RECORDS SHOWN Block Start

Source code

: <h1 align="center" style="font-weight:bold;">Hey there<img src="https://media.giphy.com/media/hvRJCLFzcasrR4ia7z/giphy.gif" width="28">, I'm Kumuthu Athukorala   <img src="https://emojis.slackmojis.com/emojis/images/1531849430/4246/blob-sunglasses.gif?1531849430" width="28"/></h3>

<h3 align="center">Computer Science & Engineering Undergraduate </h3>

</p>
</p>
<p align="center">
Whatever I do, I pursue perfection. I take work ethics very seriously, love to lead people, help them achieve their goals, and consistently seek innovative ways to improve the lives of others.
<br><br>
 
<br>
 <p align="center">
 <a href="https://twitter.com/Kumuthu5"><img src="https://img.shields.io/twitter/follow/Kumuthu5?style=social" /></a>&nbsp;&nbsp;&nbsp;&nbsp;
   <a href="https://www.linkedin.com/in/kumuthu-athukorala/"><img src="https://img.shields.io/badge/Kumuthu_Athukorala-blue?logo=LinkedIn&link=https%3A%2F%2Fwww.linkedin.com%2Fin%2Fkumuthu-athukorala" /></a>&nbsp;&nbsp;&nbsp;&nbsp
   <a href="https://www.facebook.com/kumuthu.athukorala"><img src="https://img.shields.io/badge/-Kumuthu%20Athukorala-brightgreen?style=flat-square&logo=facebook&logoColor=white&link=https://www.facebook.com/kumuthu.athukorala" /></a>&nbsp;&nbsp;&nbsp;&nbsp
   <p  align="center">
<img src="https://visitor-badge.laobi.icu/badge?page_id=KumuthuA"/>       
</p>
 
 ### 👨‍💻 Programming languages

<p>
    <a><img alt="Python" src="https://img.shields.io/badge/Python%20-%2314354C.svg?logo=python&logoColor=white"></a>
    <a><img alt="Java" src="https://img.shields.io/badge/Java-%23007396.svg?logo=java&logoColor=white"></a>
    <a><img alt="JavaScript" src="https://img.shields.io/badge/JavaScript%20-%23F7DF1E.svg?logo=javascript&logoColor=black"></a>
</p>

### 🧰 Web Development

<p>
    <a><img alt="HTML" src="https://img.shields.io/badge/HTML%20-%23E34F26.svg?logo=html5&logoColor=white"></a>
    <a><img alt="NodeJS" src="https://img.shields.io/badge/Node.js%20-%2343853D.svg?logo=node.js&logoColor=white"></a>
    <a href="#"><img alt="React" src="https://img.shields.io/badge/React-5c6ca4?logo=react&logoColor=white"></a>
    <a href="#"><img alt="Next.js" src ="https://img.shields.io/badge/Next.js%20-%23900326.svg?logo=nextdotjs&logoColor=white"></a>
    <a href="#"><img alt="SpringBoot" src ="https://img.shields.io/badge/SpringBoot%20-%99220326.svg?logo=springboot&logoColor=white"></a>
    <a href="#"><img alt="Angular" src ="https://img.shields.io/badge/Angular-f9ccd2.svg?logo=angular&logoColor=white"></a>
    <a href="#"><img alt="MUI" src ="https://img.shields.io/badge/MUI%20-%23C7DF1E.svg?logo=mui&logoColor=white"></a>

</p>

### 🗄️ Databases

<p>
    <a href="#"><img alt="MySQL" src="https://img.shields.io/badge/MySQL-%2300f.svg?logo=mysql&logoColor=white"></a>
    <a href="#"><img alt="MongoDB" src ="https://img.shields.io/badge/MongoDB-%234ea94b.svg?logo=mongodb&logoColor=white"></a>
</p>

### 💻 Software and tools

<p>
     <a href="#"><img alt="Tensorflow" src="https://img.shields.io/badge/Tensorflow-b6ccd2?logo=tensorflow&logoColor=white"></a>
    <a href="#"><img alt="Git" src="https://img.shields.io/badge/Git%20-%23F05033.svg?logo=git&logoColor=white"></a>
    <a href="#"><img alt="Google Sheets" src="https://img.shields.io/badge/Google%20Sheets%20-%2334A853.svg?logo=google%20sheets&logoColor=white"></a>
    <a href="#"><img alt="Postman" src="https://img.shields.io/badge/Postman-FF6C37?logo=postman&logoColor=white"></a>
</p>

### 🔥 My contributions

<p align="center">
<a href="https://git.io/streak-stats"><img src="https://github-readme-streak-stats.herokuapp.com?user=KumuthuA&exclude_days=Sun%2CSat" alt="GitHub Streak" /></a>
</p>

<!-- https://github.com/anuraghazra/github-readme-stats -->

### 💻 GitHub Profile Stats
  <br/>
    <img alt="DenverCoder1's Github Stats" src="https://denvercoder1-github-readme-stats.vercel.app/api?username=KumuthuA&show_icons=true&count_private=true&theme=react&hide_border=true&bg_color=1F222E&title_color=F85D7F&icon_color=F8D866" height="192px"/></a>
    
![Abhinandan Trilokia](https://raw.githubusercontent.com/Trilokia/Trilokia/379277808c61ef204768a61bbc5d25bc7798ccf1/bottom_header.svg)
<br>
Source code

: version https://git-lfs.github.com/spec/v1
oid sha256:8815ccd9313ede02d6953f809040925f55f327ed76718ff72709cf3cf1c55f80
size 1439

RECORDS SHOWN Block End

Repeat the records above with every character intact.

Source code

: <h1 align="center" style="font-weight:bold;">Hey there<img src="https://media.giphy.com/media/hvRJCLFzcasrR4ia7z/giphy.gif" width="28">, I'm Kumuthu Athukorala   <img src="https://emojis.slackmojis.com/emojis/images/1531849430/4246/blob-sunglasses.gif?1531849430" width="28"/></h3>

<h3 align="center">Computer Science & Engineering Undergraduate </h3>

</p>
</p>
<p align="center">
Whatever I do, I pursue perfection. I take work ethics very seriously, love to lead people, help them achieve their goals, and consistently seek innovative ways to improve the lives of others.
<br><br>
 
<br>
 <p align="center">
 <a href="https://twitter.com/Kumuthu5"><img src="https://img.shields.io/twitter/follow/Kumuthu5?style=social" /></a>&nbsp;&nbsp;&nbsp;&nbsp;
   <a href="https://www.linkedin.com/in/kumuthu-athukorala/"><img src="https://img.shields.io/badge/Kumuthu_Athukorala-blue?logo=LinkedIn&link=https%3A%2F%2Fwww.linkedin.com%2Fin%2Fkumuthu-athukorala" /></a>&nbsp;&nbsp;&nbsp;&nbsp
   <a href="https://www.facebook.com/kumuthu.athukorala"><img src="https://img.shields.io/badge/-Kumuthu%20Athukorala-brightgreen?style=flat-square&logo=facebook&logoColor=white&link=https://www.facebook.com/kumuthu.athukorala" /></a>&nbsp;&nbsp;&nbsp;&nbsp
   <p  align="center">
<img src="https://visitor-badge.laobi.icu/badge?page_id=KumuthuA"/>       
</p>
 
 ### 👨‍💻 Programming languages

<p>
    <a><img alt="Python" src="https://img.shields.io/badge/Python%20-%2314354C.svg?logo=python&logoColor=white"></a>
    <a><img alt="Java" src="https://img.shields.io/badge/Java-%23007396.svg?logo=java&logoColor=white"></a>
    <a><img alt="JavaScript" src="https://img.shields.io/badge/JavaScript%20-%23F7DF1E.svg?logo=javascript&logoColor=black"></a>
</p>

### 🧰 Web Development

<p>
    <a><img alt="HTML" src="https://img.shields.io/badge/HTML%20-%23E34F26.svg?logo=html5&logoColor=white"></a>
    <a><img alt="NodeJS" src="https://img.shields.io/badge/Node.js%20-%2343853D.svg?logo=node.js&logoColor=white"></a>
    <a href="#"><img alt="React" src="https://img.shields.io/badge/React-5c6ca4?logo=react&logoColor=white"></a>
    <a href="#"><img alt="Next.js" src ="https://img.shields.io/badge/Next.js%20-%23900326.svg?logo=nextdotjs&logoColor=white"></a>
    <a href="#"><img alt="SpringBoot" src ="https://img.shields.io/badge/SpringBoot%20-%99220326.svg?logo=springboot&logoColor=white"></a>
    <a href="#"><img alt="Angular" src ="https://img.shields.io/badge/Angular-f9ccd2.svg?logo=angular&logoColor=white"></a>
    <a href="#"><img alt="MUI" src ="https://img.shields.io/badge/MUI%20-%23C7DF1E.svg?logo=mui&logoColor=white"></a>

</p>

### 🗄️ Databases

<p>
    <a href="#"><img alt="MySQL" src="https://img.shields.io/badge/MySQL-%2300f.svg?logo=mysql&logoColor=white"></a>
    <a href="#"><img alt="MongoDB" src ="https://img.shields.io/badge/MongoDB-%234ea94b.svg?logo=mongodb&logoColor=white"></a>
</p>

### 💻 Software and tools

<p>
     <a href="#"><img alt="Tensorflow" src="https://img.shields.io/badge/Tensorflow-b6ccd2?logo=tensorflow&logoColor=white"></a>
    <a href="#"><img alt="Git" src="https://img.shields.io/badge/Git%20-%23F05033.svg?logo=git&logoColor=white"></a>
    <a href="#"><img alt="Google Sheets" src="https://img.shields.io/badge/Google%20Sheets%20-%2334A853.svg?logo=google%20sheets&logoColor=white"></a>
    <a href="#"><img alt="Postman" src="https://img.shields.io/badge/Postman-FF6C37?logo=postman&logoColor=white"></a>
</p>

### 🔥 My contributions

<p align="center">
<a href="https://git.io/streak-stats"><img src="https://github-readme-streak-stats.herokuapp.com?user=KumuthuA&exclude_days=Sun%2CSat" alt="GitHub Streak" /></a>
</p>

<!-- https://github.com/anuraghazra/github-readme-stats -->

### 💻 GitHub Profile Stats
  <br/>
    <img alt="DenverCoder1's Github Stats" src="https://denvercoder1-github-readme-stats.vercel.app/api?username=KumuthuA&show_icons=true&count_private=true&theme=react&hide_border=true&bg_color=1F222E&title_color=F85D7F&icon_color=F8D866" height="192px"/></a>
    
![Abhinandan Trilokia](https://raw.githubusercontent.com/Trilokia/Trilokia/379277808c61ef204768a61bbc5d25bc7798ccf1/bottom_header.svg)
<br>
Source code

: version https://git-lfs.github.com/spec/v1
oid sha256:8815ccd9313ede02d6953f809040925f55f327ed76718ff72709cf3cf1c55f80
size 1439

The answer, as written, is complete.